Dataset entries
____________________

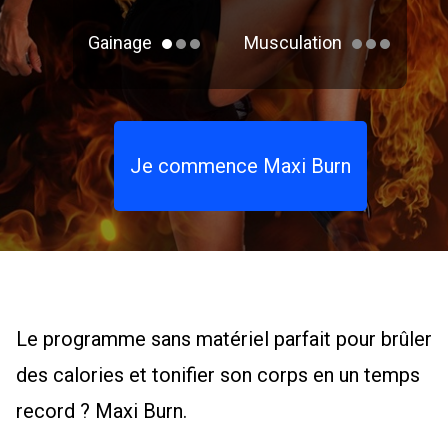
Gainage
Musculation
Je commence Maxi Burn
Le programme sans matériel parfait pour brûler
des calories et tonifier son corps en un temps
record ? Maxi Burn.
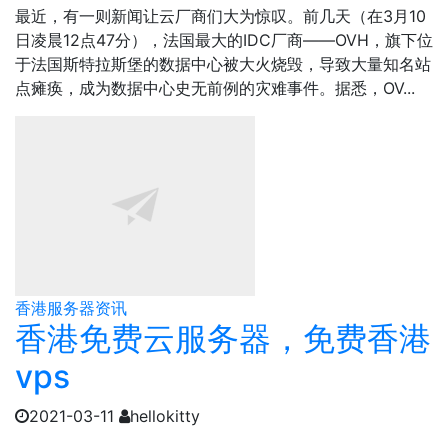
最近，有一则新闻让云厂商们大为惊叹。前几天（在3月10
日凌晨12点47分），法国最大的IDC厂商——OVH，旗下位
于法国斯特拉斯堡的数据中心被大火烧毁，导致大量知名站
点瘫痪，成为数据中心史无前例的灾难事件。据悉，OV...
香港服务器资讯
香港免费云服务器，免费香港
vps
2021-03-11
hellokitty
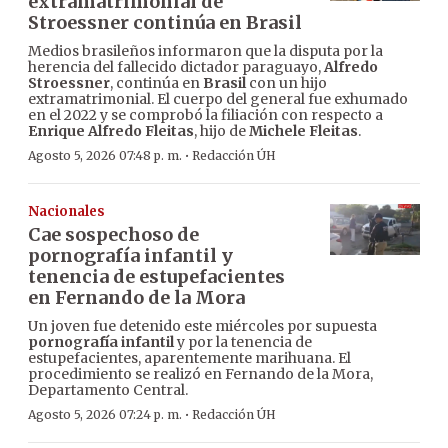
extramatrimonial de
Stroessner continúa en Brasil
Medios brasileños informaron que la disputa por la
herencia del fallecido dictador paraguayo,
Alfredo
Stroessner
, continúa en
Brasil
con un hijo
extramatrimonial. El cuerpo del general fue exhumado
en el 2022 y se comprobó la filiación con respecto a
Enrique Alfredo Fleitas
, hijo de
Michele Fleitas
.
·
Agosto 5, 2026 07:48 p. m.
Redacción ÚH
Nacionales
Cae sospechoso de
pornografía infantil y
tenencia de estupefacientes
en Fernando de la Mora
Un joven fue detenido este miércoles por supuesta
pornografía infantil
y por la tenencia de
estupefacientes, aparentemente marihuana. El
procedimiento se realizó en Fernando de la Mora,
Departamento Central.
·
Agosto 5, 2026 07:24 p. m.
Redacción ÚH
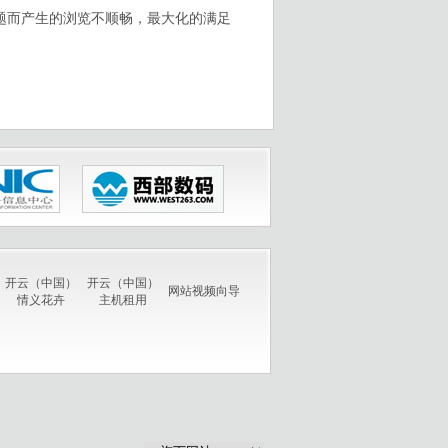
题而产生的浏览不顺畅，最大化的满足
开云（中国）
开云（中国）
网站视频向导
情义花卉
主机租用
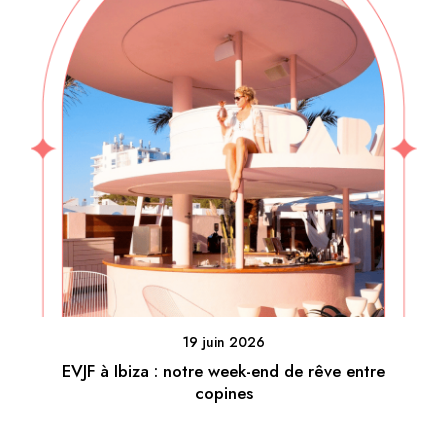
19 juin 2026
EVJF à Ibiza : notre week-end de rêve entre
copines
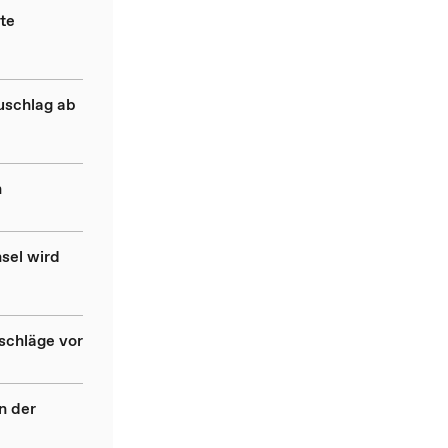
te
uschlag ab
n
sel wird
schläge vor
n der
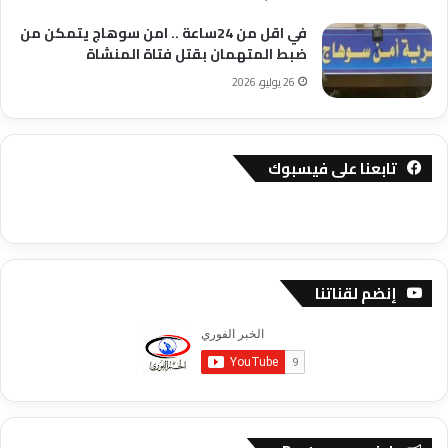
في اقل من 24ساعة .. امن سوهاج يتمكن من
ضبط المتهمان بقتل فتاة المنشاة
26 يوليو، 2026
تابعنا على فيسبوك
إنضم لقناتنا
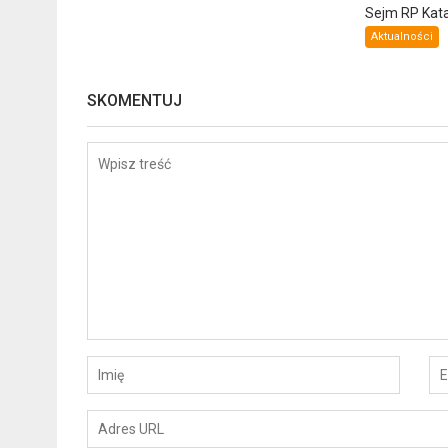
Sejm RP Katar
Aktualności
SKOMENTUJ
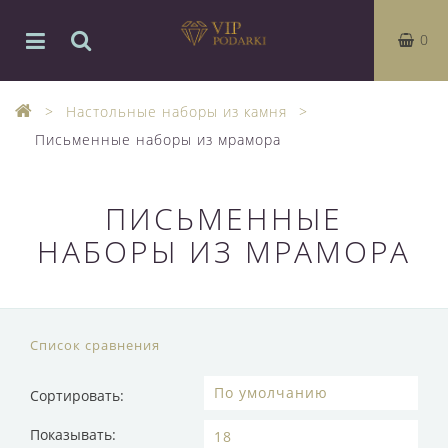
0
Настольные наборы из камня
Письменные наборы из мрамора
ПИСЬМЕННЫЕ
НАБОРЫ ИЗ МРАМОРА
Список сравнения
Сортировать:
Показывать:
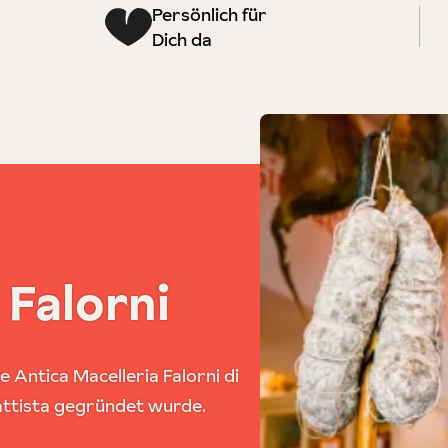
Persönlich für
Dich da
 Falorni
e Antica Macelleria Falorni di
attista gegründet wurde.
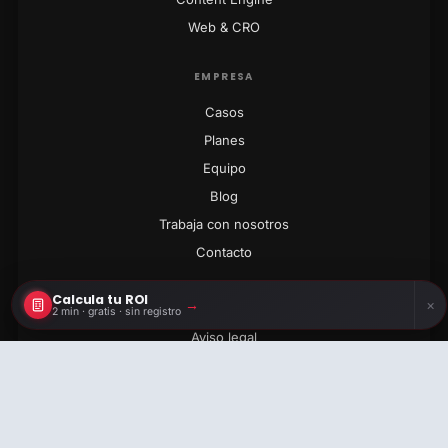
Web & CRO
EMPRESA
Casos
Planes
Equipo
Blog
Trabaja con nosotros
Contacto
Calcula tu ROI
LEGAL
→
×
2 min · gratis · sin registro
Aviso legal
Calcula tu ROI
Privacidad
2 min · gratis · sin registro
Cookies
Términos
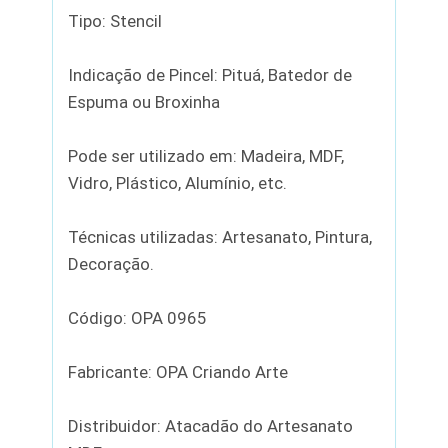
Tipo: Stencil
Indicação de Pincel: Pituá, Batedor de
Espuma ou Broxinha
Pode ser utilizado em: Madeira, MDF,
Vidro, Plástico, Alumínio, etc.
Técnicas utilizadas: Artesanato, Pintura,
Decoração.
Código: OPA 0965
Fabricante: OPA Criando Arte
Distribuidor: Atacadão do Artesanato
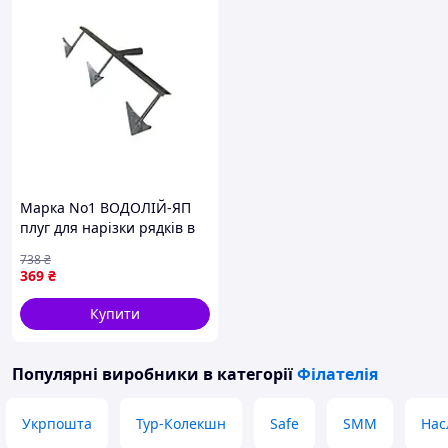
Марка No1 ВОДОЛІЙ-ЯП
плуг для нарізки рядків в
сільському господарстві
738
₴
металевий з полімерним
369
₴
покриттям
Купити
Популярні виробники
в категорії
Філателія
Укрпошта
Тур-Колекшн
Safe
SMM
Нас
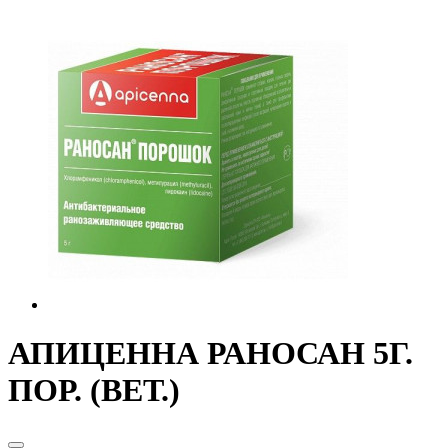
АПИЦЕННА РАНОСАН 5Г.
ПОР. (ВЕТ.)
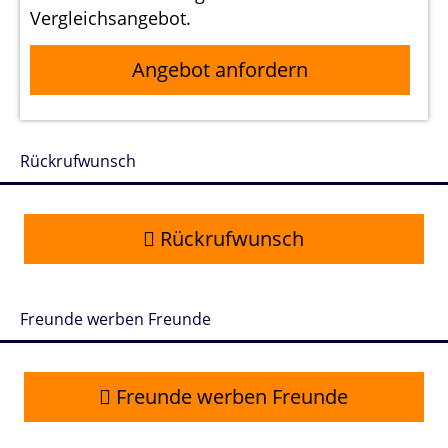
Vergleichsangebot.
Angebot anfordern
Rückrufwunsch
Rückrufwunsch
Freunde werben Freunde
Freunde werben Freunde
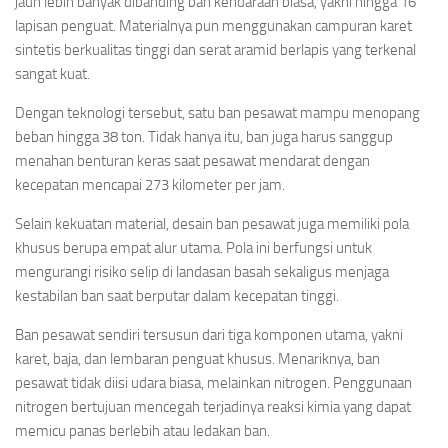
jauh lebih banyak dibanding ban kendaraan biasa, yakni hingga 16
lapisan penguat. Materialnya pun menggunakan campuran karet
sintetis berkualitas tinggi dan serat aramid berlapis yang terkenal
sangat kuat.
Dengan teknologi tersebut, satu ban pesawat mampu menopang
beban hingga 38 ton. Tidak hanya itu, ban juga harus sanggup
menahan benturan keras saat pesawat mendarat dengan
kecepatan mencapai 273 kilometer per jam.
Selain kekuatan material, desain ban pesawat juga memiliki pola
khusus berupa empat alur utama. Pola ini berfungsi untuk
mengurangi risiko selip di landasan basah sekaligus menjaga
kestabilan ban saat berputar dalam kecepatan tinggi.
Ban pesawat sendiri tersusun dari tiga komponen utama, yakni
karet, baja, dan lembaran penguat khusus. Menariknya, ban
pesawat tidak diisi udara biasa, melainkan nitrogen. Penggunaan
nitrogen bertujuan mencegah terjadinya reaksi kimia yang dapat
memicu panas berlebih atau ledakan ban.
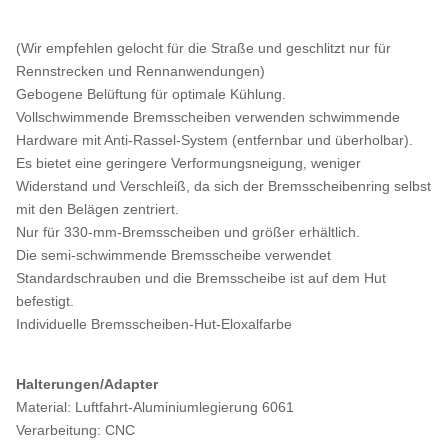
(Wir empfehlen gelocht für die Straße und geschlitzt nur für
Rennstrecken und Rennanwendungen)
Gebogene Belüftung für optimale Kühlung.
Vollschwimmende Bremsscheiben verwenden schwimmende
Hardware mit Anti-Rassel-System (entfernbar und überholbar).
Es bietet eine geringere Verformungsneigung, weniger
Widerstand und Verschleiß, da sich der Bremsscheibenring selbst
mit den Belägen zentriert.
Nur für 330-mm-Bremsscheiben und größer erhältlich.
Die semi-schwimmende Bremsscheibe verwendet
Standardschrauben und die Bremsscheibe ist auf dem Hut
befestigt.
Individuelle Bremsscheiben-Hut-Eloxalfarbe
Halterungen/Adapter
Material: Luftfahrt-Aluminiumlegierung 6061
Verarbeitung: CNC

____________________

[Your instructions]: Leave the images out and print each entry exactly.

[Answer for this exercise]:
Gainage
Musculation
Je commence Maxi Burn
Le programme sans matériel parfait pour brûler
des calories et tonifier son corps en un temps
record ? Maxi Burn.
最近，有一则新闻让云厂商们大为惊叹。前几天（在3月10
日凌晨12点47分），法国最大的IDC厂商——OVH，旗下位
于法国斯特拉斯堡的数据中心被大火烧毁，导致大量知名站
点瘫痪，成为数据中心史无前例的灾难事件。据悉，OV...
香港服务器资讯
香港免费云服务器，免费香港
vps
2021-03-11
hellokitty
extramatrimonial de
Stroessner continúa en Brasil
Medios brasileños informaron que la disputa por la
herencia del fallecido dictador paraguayo,
Alfredo
Stroessner
, continúa en
Brasil
con un hijo
extramatrimonial. El cuerpo del general fue exhumado
en el 2022 y se comprobó la filiación con respecto a
Enrique Alfredo Fleitas
, hijo de
Michele Fleitas
.
·
Agosto 5, 2026 07:48 p. m.
Redacción ÚH
Nacionales
Cae sospechoso de
pornografía infantil y
tenencia de estupefacientes
en Fernando de la Mora
Un joven fue detenido este miércoles por supuesta
pornografía infantil
y por la tenencia de
estupefacientes, aparentemente marihuana. El
procedimiento se realizó en Fernando de la Mora,
Departamento Central.
·
Agosto 5, 2026 07:24 p. m.
Redacción ÚH
题而产生的浏览不顺畅，最大化的满足
开云（中国）
开云（中国）
网站视频向导
情义花卉
主机租用
19 juin 2026
EVJF à Ibiza : notre week-end de rêve entre
copines
te
uschlag ab
n
sel wird
schläge vor
n der
في اقل من 24ساعة .. امن سوهاج يتمكن من
ضبط المتهمان بقتل فتاة المنشاة
26 يوليو، 2026
تابعنا على فيسبوك
إنضم لقناتنا
Sejm RP Katar
Aktualności
SKOMENTUJ
0
Настольные наборы из камня
Письменные наборы из мрамора
ПИСЬМЕННЫЕ
НАБОРЫ ИЗ МРАМОРА
Список сравнения
Сортировать:
Показывать:
Persönlich für
Dich da
 Falorni
e Antica Macelleria Falorni di
attista gegründet wurde.
Web & CRO
EMPRESA
Casos
Planes
Equipo
Blog
Trabaja con nosotros
Contacto
Calcula tu ROI
LEGAL
→
×
2 min · gratis · sin registro
Aviso legal
Calcula tu ROI
Privacidad
2 min · gratis · sin registro
Cookies
Términos
Tipo: Stencil
Indicação de Pincel: Pituá, Batedor de
Espuma ou Broxinha
Pode ser utilizado em: Madeira, MDF,
Vidro, Plástico, Alumínio, etc.
Técnicas utilizadas: Artesanato, Pintura,
Decoração.
Código: OPA 0965
Fabricante: OPA Criando Arte
Distribuidor: Atacadão do Artesanato
Марка No1 ВОДОЛІЙ-ЯП
плуг для нарізки рядків в
сільському господарстві
738
₴
металевий з полімерним
369
₴
покриттям
Купити
Популярні виробники
в категорії
Філателія
Укрпошта
Тур-Колекшн
Safe
SMM
Нас
АПИЦЕННА РАНОСАН 5Г.
ПОР. (ВЕТ.)
Vergleichsangebot.
Angebot anfordern
Rückrufwunsch
Rückrufwunsch
Freunde werben Freunde
Freunde werben Freunde
jauh lebih banyak dibanding ban kendaraan biasa, yakni hingga 16
lapisan penguat. Materialnya pun menggunakan campuran karet
sintetis berkualitas tinggi dan serat aramid berlapis yang terkenal
sangat kuat.
Dengan teknologi tersebut, satu ban pesawat mampu menopang
beban hingga 38 ton. Tidak hanya itu, ban juga harus sanggup
menahan benturan keras saat pesawat mendarat dengan
kecepatan mencapai 273 kilometer per jam.
Selain kekuatan material, desain ban pesawat juga memiliki pola
khusus berupa empat alur utama. Pola ini berfungsi untuk
mengurangi risiko selip di landasan basah sekaligus menjaga
kestabilan ban saat berputar dalam kecepatan tinggi.
Ban pesawat sendiri tersusun dari tiga komponen utama, yakni
karet, baja, dan lembaran penguat khusus. Menariknya, ban
pesawat tidak diisi udara biasa, melainkan nitrogen. Penggunaan
nitrogen bertujuan mencegah terjadinya reaksi kimia yang dapat
memicu panas berlebih atau ledakan ban.
(Wir empfehlen gelocht für die Straße und geschlitzt nur für
Rennstrecken und Rennanwendungen)
Gebogene Belüftung für optimale Kühlung.
Vollschwimmende Bremsscheiben verwenden schwimmende
Hardware mit Anti-Rassel-System (entfernbar und überholbar).
Es bietet eine geringere Verformungsneigung, weniger
Widerstand und Verschleiß, da sich der Bremsscheibenring selbst
mit den Belägen zentriert.
Nur für 330-mm-Bremsscheiben und größer erhältlich.
Die semi-schwimmende Bremsscheibe verwendet
Standardschrauben und die Bremsscheibe ist auf dem Hut
befestigt.
Individuelle Bremsscheiben-Hut-Eloxalfarbe
Halterungen/Adapter
Material: Luftfahrt-Aluminiumlegierung 6061
Verarbeitung: CNC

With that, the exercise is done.